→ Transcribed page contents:
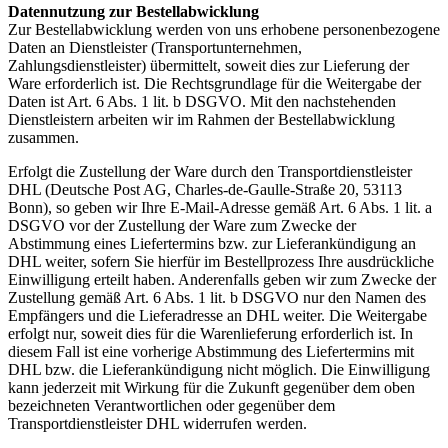
Datennutzung zur Bestellabwicklung
Zur Bestellabwicklung werden von uns erhobene personenbezogene
Daten an Dienstleister (Transportunternehmen,
Zahlungsdienstleister) übermittelt, soweit dies zur Lieferung der
Ware erforderlich ist. Die Rechtsgrundlage für die Weitergabe der
Daten ist Art. 6 Abs. 1 lit. b DSGVO. Mit den nachstehenden
Dienstleistern arbeiten wir im Rahmen der Bestellabwicklung
zusammen.
Erfolgt die Zustellung der Ware durch den Transportdienstleister
DHL (Deutsche Post AG, Charles-de-Gaulle-Straße 20, 53113
Bonn), so geben wir Ihre E-Mail-Adresse gemäß Art. 6 Abs. 1 lit. a
DSGVO vor der Zustellung der Ware zum Zwecke der
Abstimmung eines Liefertermins bzw. zur Lieferankündigung an
DHL weiter, sofern Sie hierfür im Bestellprozess Ihre ausdrückliche
Einwilligung erteilt haben. Anderenfalls geben wir zum Zwecke der
Zustellung gemäß Art. 6 Abs. 1 lit. b DSGVO nur den Namen des
Empfängers und die Lieferadresse an DHL weiter. Die Weitergabe
erfolgt nur, soweit dies für die Warenlieferung erforderlich ist. In
diesem Fall ist eine vorherige Abstimmung des Liefertermins mit
DHL bzw. die Lieferankündigung nicht möglich. Die Einwilligung
kann jederzeit mit Wirkung für die Zukunft gegenüber dem oben
bezeichneten Verantwortlichen oder gegenüber dem
Transportdienstleister DHL widerrufen werden.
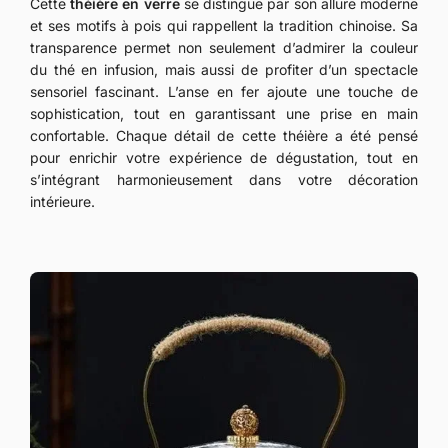
Cette
théière en verre
se distingue par son allure moderne
et ses motifs à pois qui rappellent la tradition chinoise. Sa
transparence permet non seulement d’admirer la couleur
du thé en infusion, mais aussi de profiter d’un spectacle
sensoriel fascinant. L’anse en fer ajoute une touche de
sophistication, tout en garantissant une prise en main
confortable. Chaque détail de cette théière a été pensé
pour enrichir votre expérience de dégustation, tout en
s’intégrant harmonieusement dans votre décoration
intérieure.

→ Instructions for the task: Write out the material above again, replacing every "DHL" with "UPS" and changing nothing else. Leave the pictures out.

→ Your solution:
Datennutzung zur Bestellabwicklung
Zur Bestellabwicklung werden von uns erhobene personenbezogene
Daten an Dienstleister (Transportunternehmen,
Zahlungsdienstleister) übermittelt, soweit dies zur Lieferung der
Ware erforderlich ist. Die Rechtsgrundlage für die Weitergabe der
Daten ist Art. 6 Abs. 1 lit. b DSGVO. Mit den nachstehenden
Dienstleistern arbeiten wir im Rahmen der Bestellabwicklung
zusammen.
Erfolgt die Zustellung der Ware durch den Transportdienstleister
UPS (Deutsche Post AG, Charles-de-Gaulle-Straße 20, 53113
Bonn), so geben wir Ihre E-Mail-Adresse gemäß Art. 6 Abs. 1 lit. a
DSGVO vor der Zustellung der Ware zum Zwecke der
Abstimmung eines Liefertermins bzw. zur Lieferankündigung an
UPS weiter, sofern Sie hierfür im Bestellprozess Ihre ausdrückliche
Einwilligung erteilt haben. Anderenfalls geben wir zum Zwecke der
Zustellung gemäß Art. 6 Abs. 1 lit. b DSGVO nur den Namen des
Empfängers und die Lieferadresse an UPS weiter. Die Weitergabe
erfolgt nur, soweit dies für die Warenlieferung erforderlich ist. In
diesem Fall ist eine vorherige Abstimmung des Liefertermins mit
UPS bzw. die Lieferankündigung nicht möglich. Die Einwilligung
kann jederzeit mit Wirkung für die Zukunft gegenüber dem oben
bezeichneten Verantwortlichen oder gegenüber dem
Transportdienstleister UPS widerrufen werden.
Cette
théière en verre
se distingue par son allure moderne
et ses motifs à pois qui rappellent la tradition chinoise. Sa
transparence permet non seulement d’admirer la couleur
du thé en infusion, mais aussi de profiter d’un spectacle
sensoriel fascinant. L’anse en fer ajoute une touche de
sophistication, tout en garantissant une prise en main
confortable. Chaque détail de cette théière a été pensé
pour enrichir votre expérience de dégustation, tout en
s’intégrant harmonieusement dans votre décoration
intérieure.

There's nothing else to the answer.